Diagnosis & Treatment
Diagnosing a midshaft fracture depends on how much damage has been done to the bone. X-
rays are used to determine whether the bone is fractured. Depending on the extent of the injury, doctors may recommend surgery to repair the fracture.
- Ice for 20 minutes every hour after an injury.
- Apply heat for 10 minutes 3 times daily for the first few days.
- Take over-the-counter pain relievers like ibuprofen or acetaminophen.
- Rest until the pain goes away.
- Follow up with your physician.
- Wear protective equipment while participating in sports that involve throwing, hitting, or tackling.
- Always wear a helmet when riding a bike.
- Avoid driving under the effects of alcohol.
- Keep your head upright when getting out of a vehicle.
- Stay alert and avoid distraction when operating machinery.
- Don’t dive into shallow water.
A clavicle fracture is one of the most common types of pediatric fractures. It’s caused by trauma to the area between the shoulders and neck. A clavicle fracture can lead to significant pain and disability. Fortunately, most clavicle fractures heal without surgery. But, if the injury isn’t treated promptly, it could result in permanent scarring and deformity.
1. What should I do if I think my child has a broken clavicle?
Call 911 immediately.
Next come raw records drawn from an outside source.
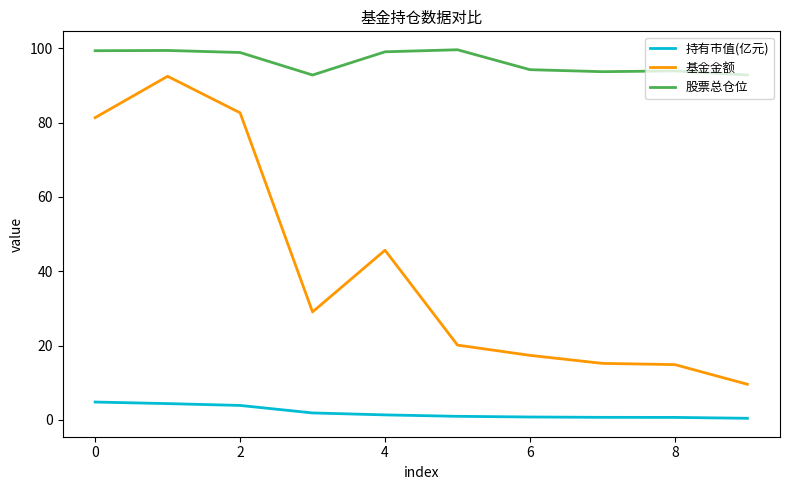

Which series has the largest total across all categories?

股票总仓位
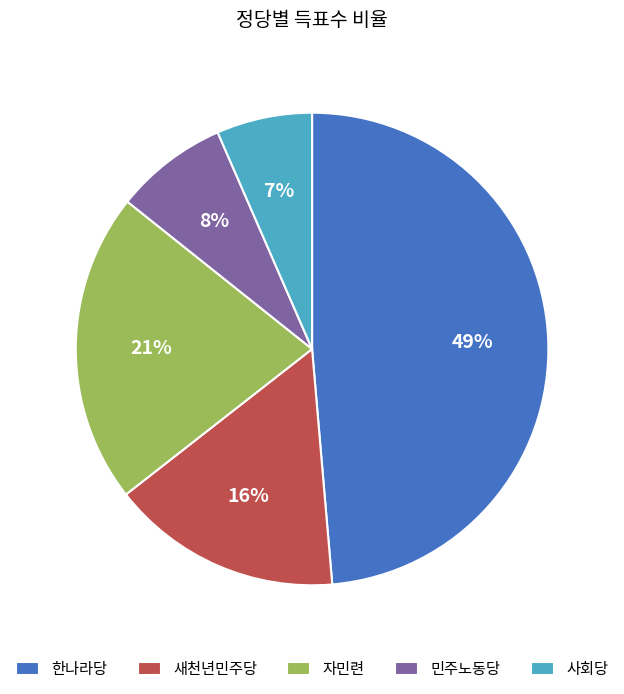

Is the sum of 민주노동당 and 한나라당 greater than half?

Yes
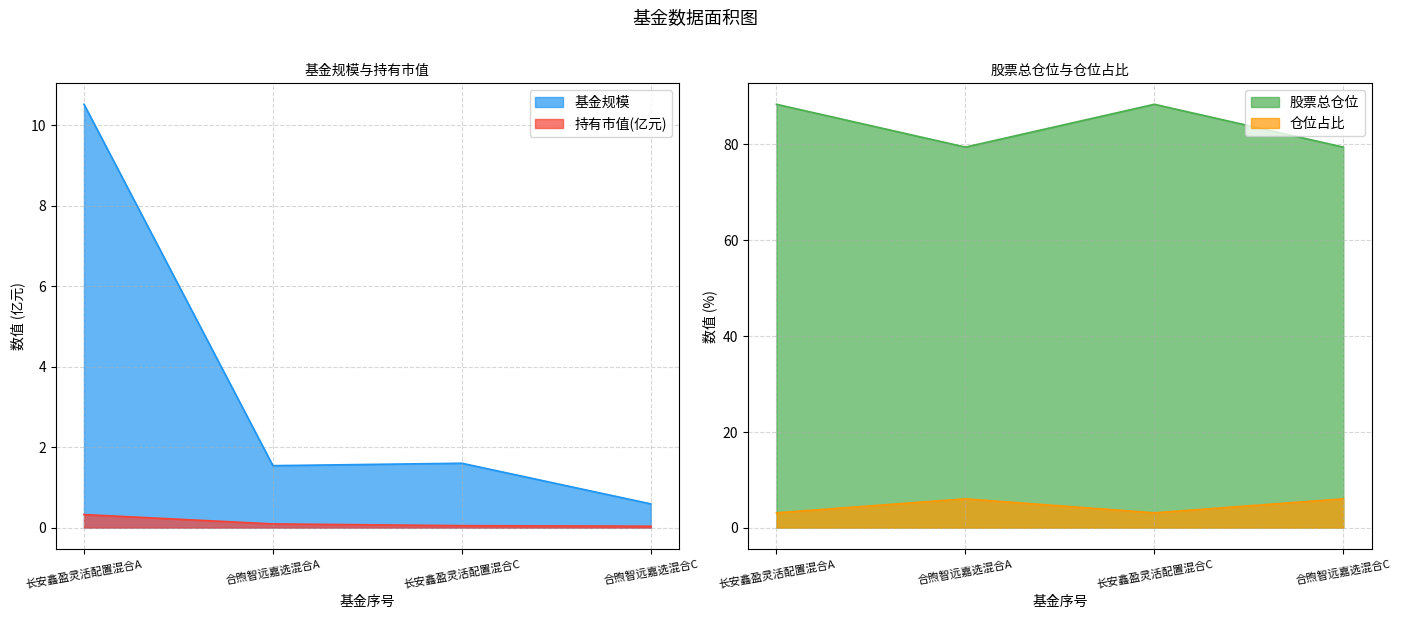

What is the average value of the 持有市值(亿元) series?

0.1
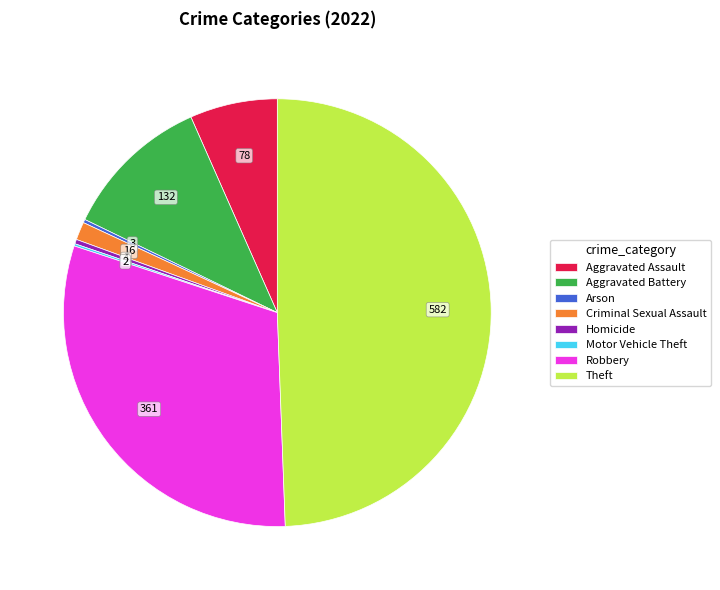

Which has a higher value, Homicide or Robbery?

Robbery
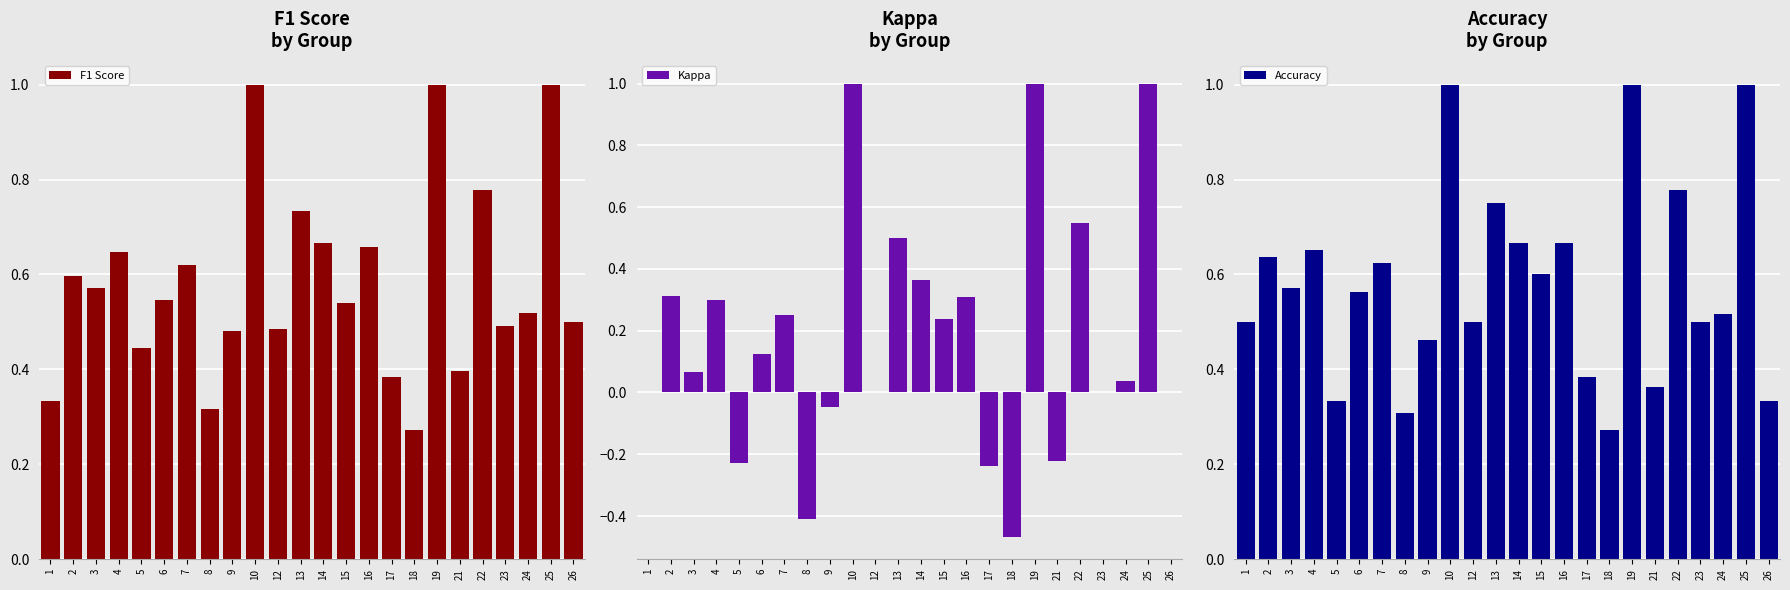

What value does the Accuracy series have at 1?

0.5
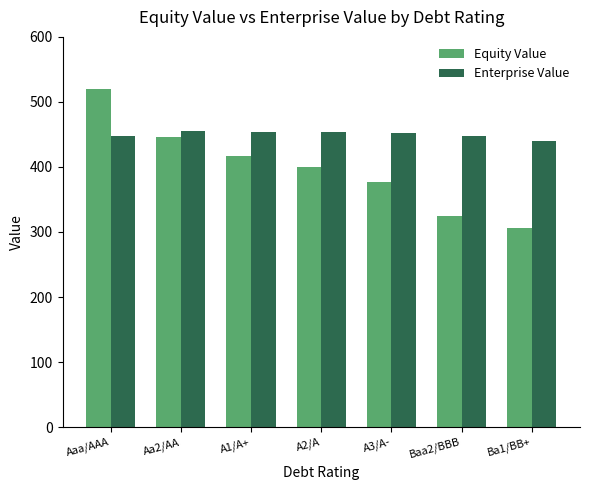

What is the spread (max minus min) of values at Aa2/AA?

9.8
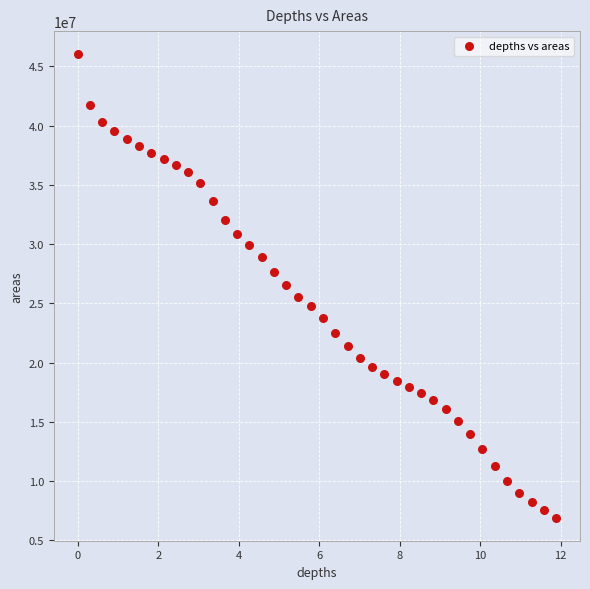

What is the range of X values (max minus min)?

11.9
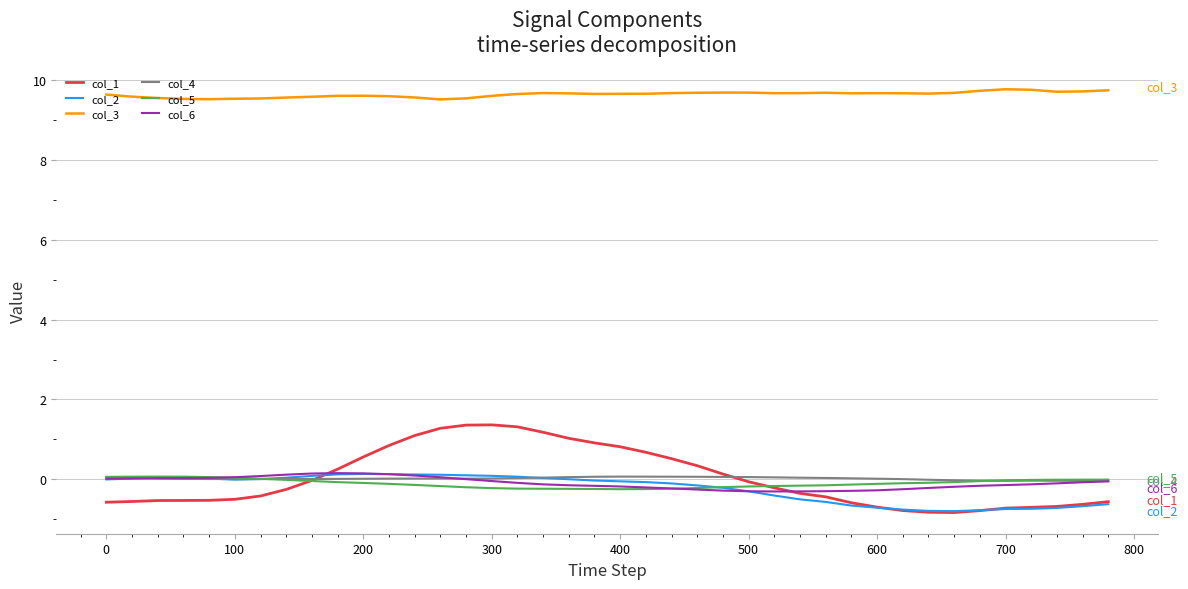

What are all the series names shown in the legend?

col_1, col_2, col_3, col_4, col_5, col_6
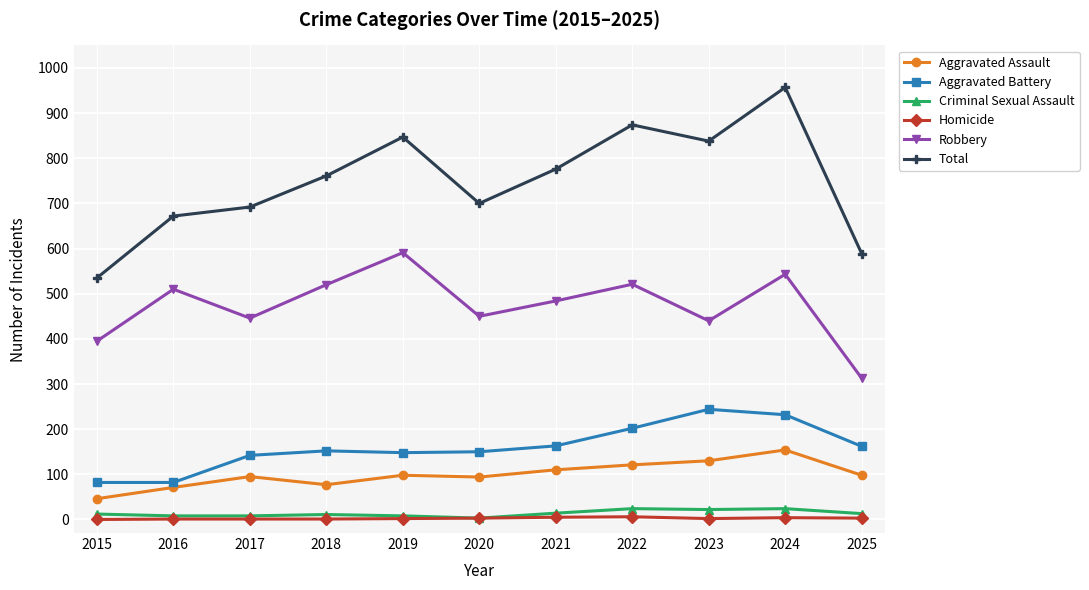

What value does the Robbery series have at 2016, to the nearest 10?

510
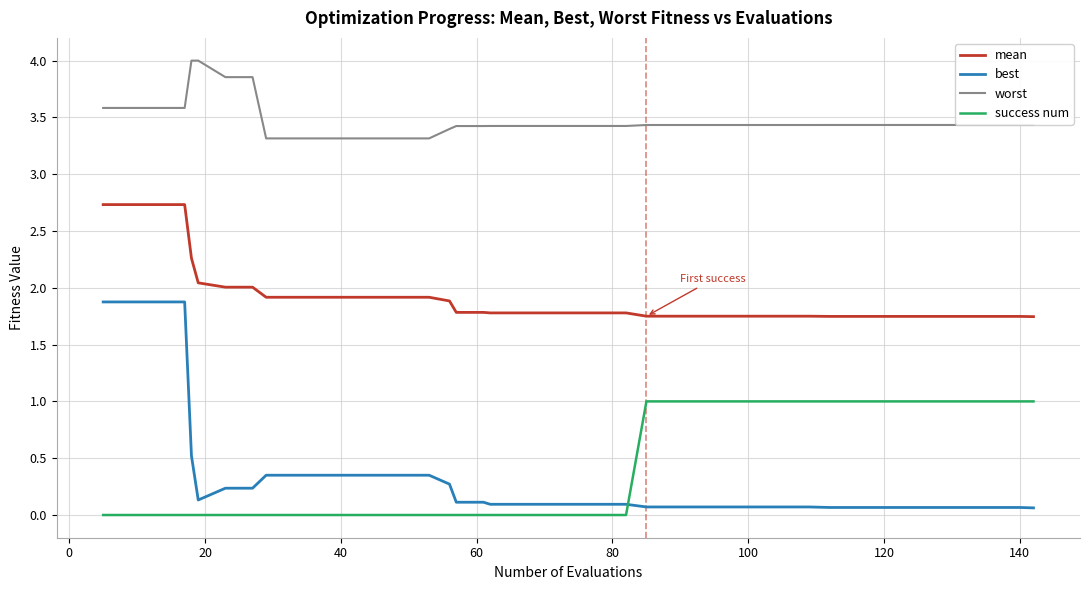

Which series has the largest total across all categories?

worst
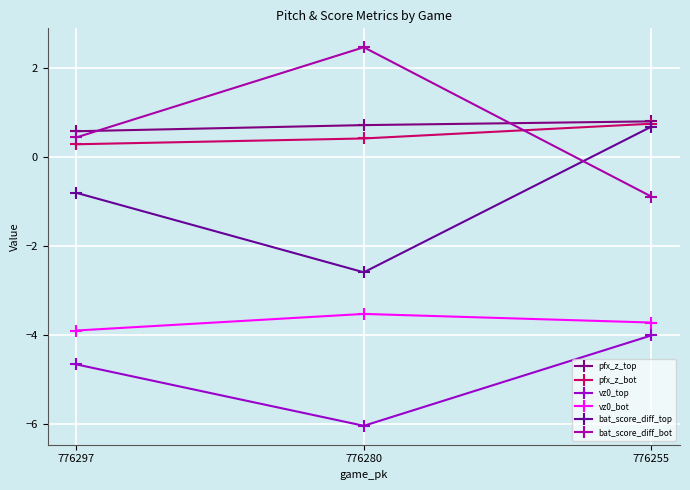

Which series has the largest total across all categories?

pfx_z_top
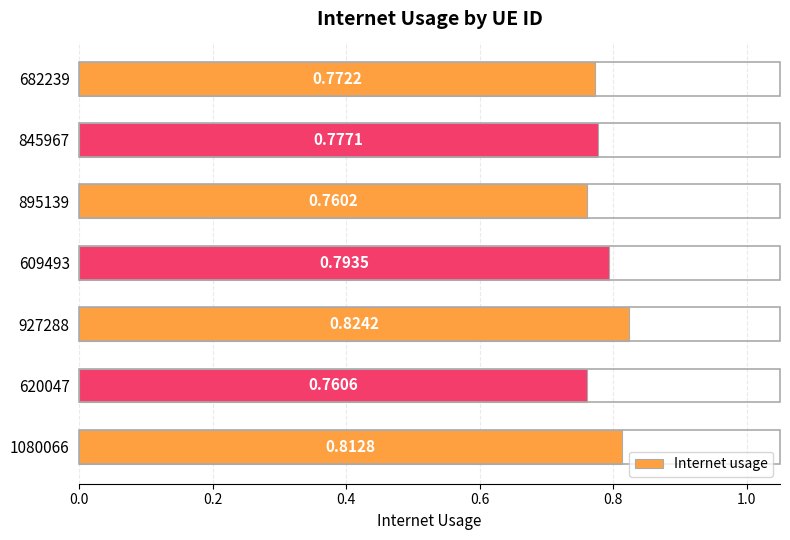

Which category has the highest value across all series?

927288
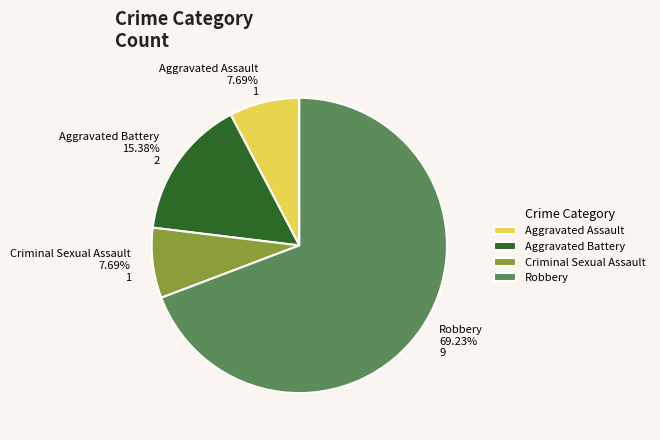

Does Aggravated Battery account for over 50% of the chart?

No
If you suspect a broken clavicle, take your child to the emergency room immediately. The ER will evaluate the injury and decide what treatment is needed. Your doctor may want to x-ray your child’s shoulder.
2. How long does a clavicle fracture usually last?
Most children recover from a clavicle fracture within two weeks. However, some people have more severe injuries than others. Some people experience continuing pain even months later.
3. Can a clavicle fracture be dangerous?
Yes. Clavicle fractures can cause serious complications such as nerve damage, blood vessel problems, and death.
4. Is a clavicle fracture painful?
The pain associated with a clavicle fracture varies depending on where the injury occurred. Most clavicle fractures hurt less than other types of injuries.
5. Will a clavicle fracture heal on its own?
No. Doctors use surgery to fix clavicle fractures. Surgery is typically recommended only if the fracture doesn’t heal properly.
6. Does a clavicle fracture affect growth?
No. Children who sustain a clavicle fracture don’t grow any smaller because of the injury.